Each line from the one containing "thumb ip: (946, 589)" through the last line of the material below is to be transcribed exactly, with nothing else included.

Records provided:
[Start of section]
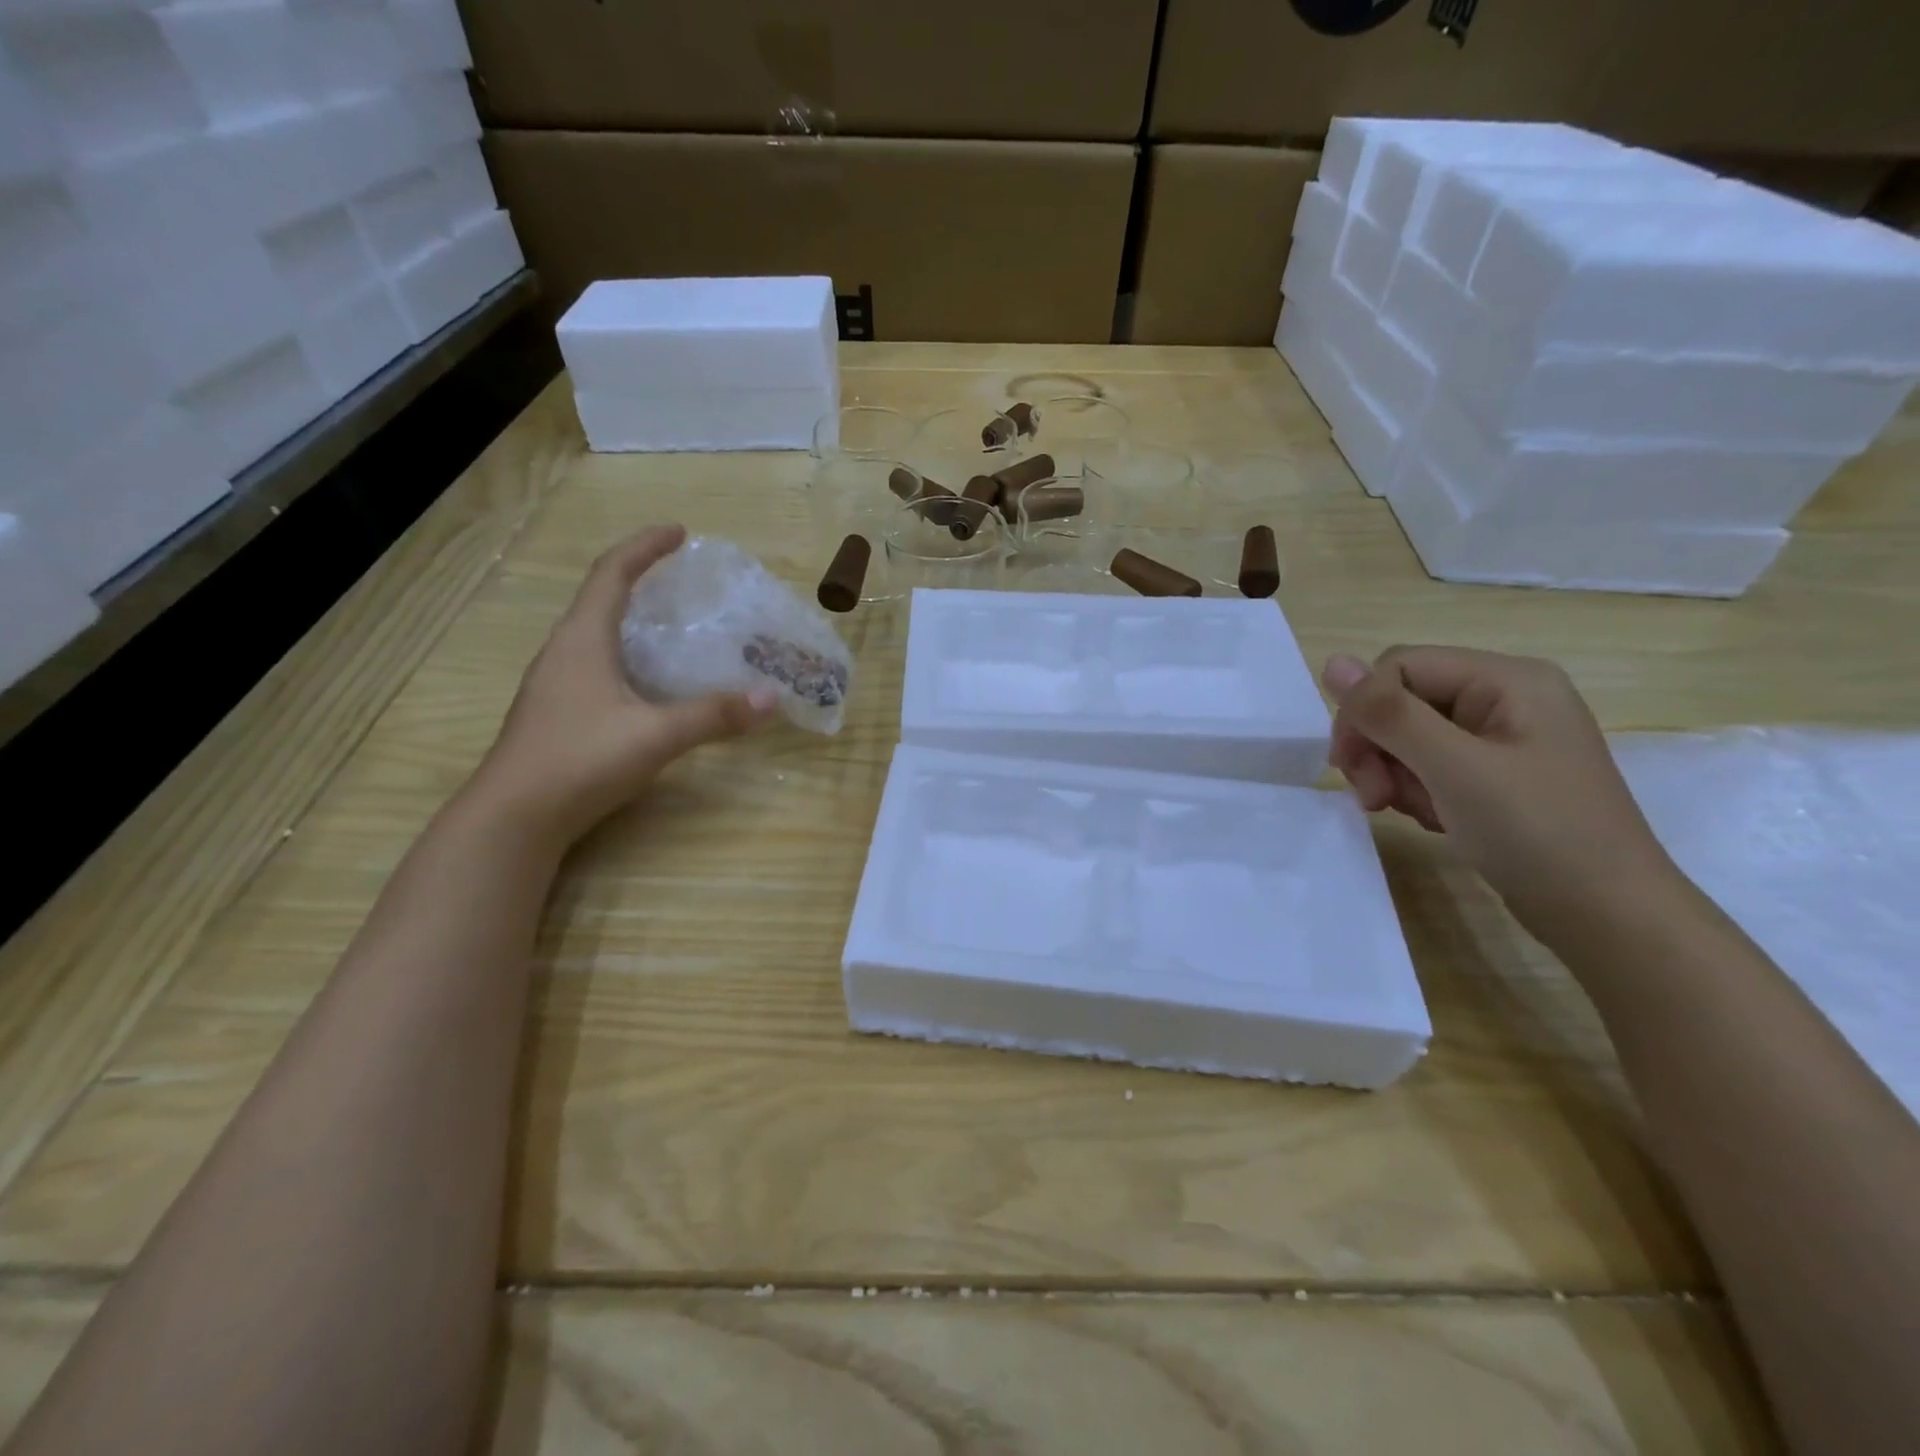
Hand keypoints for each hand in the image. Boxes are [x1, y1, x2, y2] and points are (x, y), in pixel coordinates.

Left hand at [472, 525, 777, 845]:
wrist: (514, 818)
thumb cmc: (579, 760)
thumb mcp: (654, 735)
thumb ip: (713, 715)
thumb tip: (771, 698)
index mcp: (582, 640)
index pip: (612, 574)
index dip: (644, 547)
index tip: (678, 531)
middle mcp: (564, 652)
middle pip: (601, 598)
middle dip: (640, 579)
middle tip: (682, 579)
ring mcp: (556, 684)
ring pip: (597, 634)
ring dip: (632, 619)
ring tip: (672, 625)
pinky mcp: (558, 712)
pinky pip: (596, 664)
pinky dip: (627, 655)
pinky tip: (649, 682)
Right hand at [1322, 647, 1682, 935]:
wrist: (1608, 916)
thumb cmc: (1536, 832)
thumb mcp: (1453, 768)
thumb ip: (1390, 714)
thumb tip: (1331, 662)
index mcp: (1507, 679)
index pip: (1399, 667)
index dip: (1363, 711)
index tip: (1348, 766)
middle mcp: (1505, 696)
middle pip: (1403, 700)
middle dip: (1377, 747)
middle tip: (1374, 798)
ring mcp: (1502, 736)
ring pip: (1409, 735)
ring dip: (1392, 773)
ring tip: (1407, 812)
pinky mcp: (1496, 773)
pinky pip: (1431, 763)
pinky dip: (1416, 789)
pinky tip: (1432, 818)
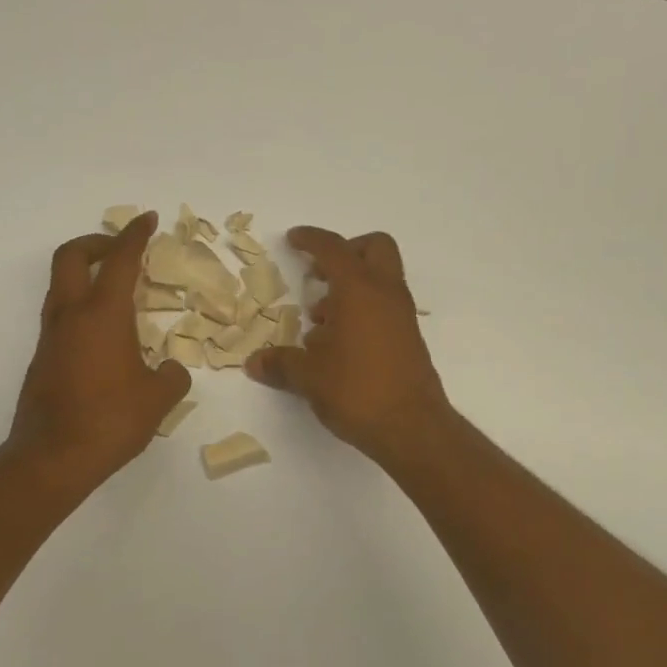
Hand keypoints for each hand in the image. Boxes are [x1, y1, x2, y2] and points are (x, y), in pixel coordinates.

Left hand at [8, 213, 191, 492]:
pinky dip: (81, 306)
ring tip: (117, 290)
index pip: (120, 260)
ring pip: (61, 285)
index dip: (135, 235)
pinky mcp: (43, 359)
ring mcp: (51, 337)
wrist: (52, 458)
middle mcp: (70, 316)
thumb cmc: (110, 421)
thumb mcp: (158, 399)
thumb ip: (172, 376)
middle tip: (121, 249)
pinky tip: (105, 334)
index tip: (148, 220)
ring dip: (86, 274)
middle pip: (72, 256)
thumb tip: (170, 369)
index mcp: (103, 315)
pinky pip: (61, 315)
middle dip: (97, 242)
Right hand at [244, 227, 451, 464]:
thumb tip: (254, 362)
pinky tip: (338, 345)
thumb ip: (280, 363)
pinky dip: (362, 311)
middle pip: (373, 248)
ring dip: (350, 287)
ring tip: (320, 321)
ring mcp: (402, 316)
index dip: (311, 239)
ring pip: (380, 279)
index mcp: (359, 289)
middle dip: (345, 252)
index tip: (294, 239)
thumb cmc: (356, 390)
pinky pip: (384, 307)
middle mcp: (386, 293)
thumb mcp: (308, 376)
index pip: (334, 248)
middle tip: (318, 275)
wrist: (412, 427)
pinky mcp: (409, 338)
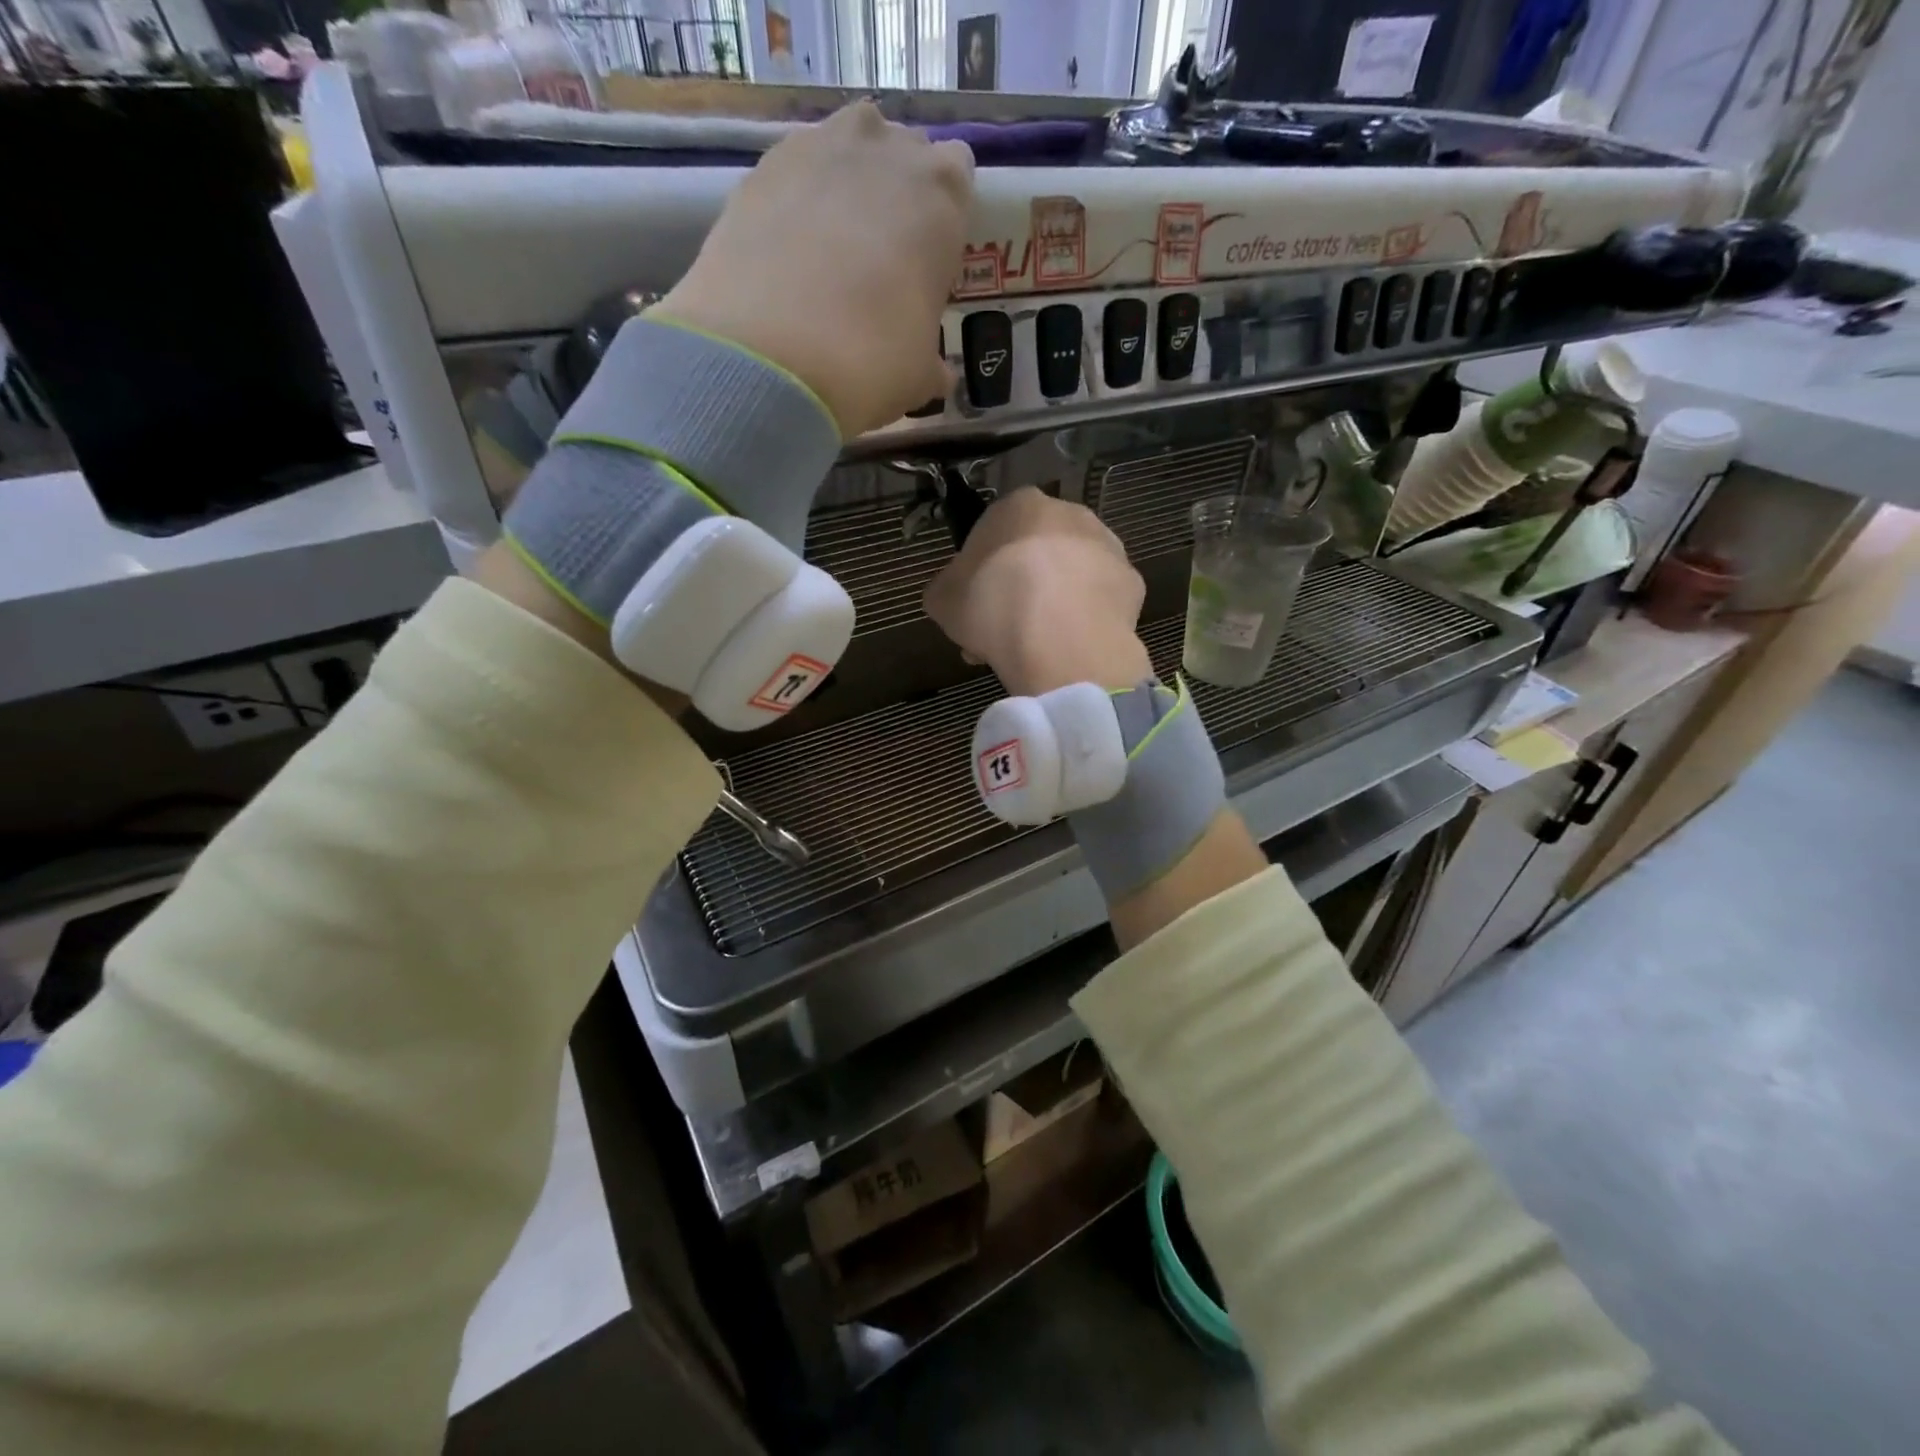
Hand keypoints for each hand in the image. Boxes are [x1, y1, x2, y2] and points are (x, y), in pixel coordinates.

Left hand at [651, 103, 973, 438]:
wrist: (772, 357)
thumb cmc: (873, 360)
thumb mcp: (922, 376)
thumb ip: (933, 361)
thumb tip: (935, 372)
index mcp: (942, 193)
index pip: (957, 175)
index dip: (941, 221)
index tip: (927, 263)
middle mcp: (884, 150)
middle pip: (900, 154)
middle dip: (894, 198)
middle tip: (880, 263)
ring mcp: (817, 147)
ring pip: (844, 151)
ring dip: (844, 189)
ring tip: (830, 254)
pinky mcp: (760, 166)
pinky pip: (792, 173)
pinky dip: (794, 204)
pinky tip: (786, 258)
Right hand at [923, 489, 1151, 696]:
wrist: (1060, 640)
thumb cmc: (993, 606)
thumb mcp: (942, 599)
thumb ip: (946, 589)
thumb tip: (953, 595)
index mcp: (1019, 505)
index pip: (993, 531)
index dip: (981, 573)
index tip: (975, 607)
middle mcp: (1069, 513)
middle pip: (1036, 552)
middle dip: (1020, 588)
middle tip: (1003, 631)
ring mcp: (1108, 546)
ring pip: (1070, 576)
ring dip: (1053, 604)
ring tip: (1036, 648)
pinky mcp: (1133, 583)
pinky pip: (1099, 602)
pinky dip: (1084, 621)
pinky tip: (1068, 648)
[End of section]
Result of this task:
thumb ip: (946, 589)
thumb tip: (953, 595)
index mcp: (1019, 505)
index pip: (993, 531)
index dip: (981, 573)
index tip: (975, 607)
middle mcp: (1069, 513)
middle pip: (1036, 552)
middle dip: (1020, 588)
middle tip: (1003, 631)
ring mcp: (1108, 546)
ring pip: (1070, 576)
ring dip: (1053, 604)
ring tip: (1036, 648)
pinky mcp: (1133, 583)
pinky pip: (1099, 602)
pinky dip: (1084, 621)
pinky tip: (1068, 648)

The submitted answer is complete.